I am new to the hobby, sort of. smile.gif I have caught mantids when I was a kid, though a few years ago I found one in a furniture store in Hawaii and brought it home. I have always been fascinated by bugs and critters. I now have 4 C. pictipennis and 1 Mystery Mantid and I can't be happier with them. In the future I want to expand my collection to include Boxers, Ants, Taiwan Flowers, Gambian Spotted Eye Flowers, Orchids, Giant Shields, Peacocks, and more or less biggrin.gif I also keep Lygodactylus williamsi geckos (1.2 group plus 4+ eggs), 1.4 Leopard geckos, a dwarf rabbit, a juvenile sulcata tortoise, a pug, a mutt dog, and various butterfly larvae (mostly black and pipevine swallowtails, monarchs and gulf fritillaries) during the year. We also have a butterfly garden that serves as a certified wildlife habitat (we've seen leopard frogs, toads, anoles, skinks, Meditteranean geckos, fence lizards, millipedes, sowbugs, several species of bees and wasps, skippers, painted ladies, monarchs, queens, blues, hawkmoths, swallowtails, snails, hover flies, milkweed bugs, mantids, ants and so much more!!)

I have a 1 year old son that I hope will love bugs and critters and nature as much as I do when he gets older!


----------



## mantidsaresweet (Sep 7, 2009)

Welcome from Ohio.


----------



## PhilinYuma (Sep 7, 2009)

Welcome from Yuma AZ!


----------



## cloud jaguar (Sep 7, 2009)

welcome from smoggy los angeles


----------



## grant (Sep 7, 2009)

Welcome from Florida,

P.s

Those geckos you have are very cool


----------



## [email protected] (Sep 7, 2009)

[SIZE=14pt]Yellow from P-town Co, my little girl loves all of our rep's and bug's I think your son would too  [/SIZE]


----------



## ismart (Sep 7, 2009)

Welcome to the forum!


----------



## d17oug18 (Sep 7, 2009)

noodles lol welcome to the forum, im douglas!


----------



## Rick (Sep 7, 2009)

Welcome


----------



## revmdn (Sep 7, 2009)

Yo!
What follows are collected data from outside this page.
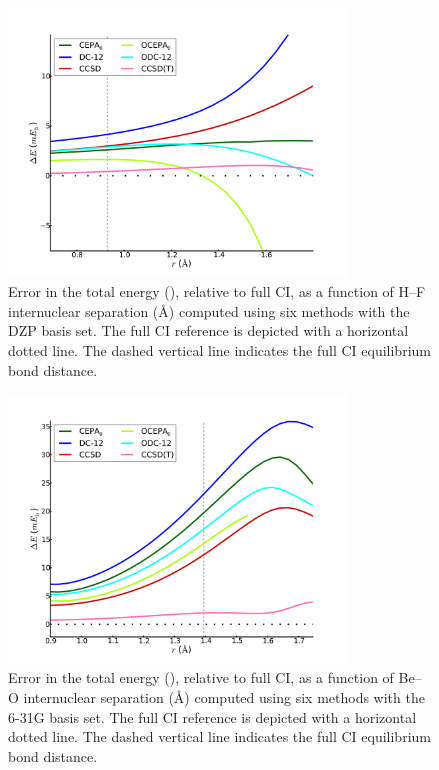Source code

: \begin{figure}
	\centering
	\includegraphics[width=0.8\textwidth]{figures/hf.pdf}
	\caption{%
        \label{hf-f}
        Error in the total energy (\mhartree), relative to full CI, as a
        function of H--F internuclear separation (\AA) computed using six
        methods with the DZP basis set.
        The full CI reference is depicted with a horizontal dotted line.
        The dashed vertical line indicates the full CI equilibrium bond
        distance.
	}
\end{figure}

\begin{figure}
	\centering
	\includegraphics[width=0.8\textwidth]{figures/beo.pdf}
	\caption{%
        \label{beo-f}
        Error in the total energy (\mhartree), relative to full CI, as a
        function of Be--O internuclear separation (\AA) computed using six
        methods with the 6-31G basis set.
        The full CI reference is depicted with a horizontal dotted line.
        The dashed vertical line indicates the full CI equilibrium bond
        distance.
	}
\end{figure}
From Philly.


----------



## vera_renczi (Sep 8, 2009)

Nice to meet you noodles! :lol:


----------



## davestreasurechest (Sep 19, 2009)

welcome! from Kansas


----------



## hibiscusmile (Sep 20, 2009)

Howdy, from OHIO


----------



## Boxer_Bug (Sep 20, 2009)

Welcome to the Arthropod HQ.


----------



## Katnapper (Sep 21, 2009)

Hi Jen!




Very nice to meet you and glad to have you here.  Sounds like you've got "the bug" like most of us, hehe. Glad you found the forum here and hope you'll find much information to help you, as well as make some friends along the way. Looking forward to seeing you around the boards. (Like your nickname too, hehe)!


----------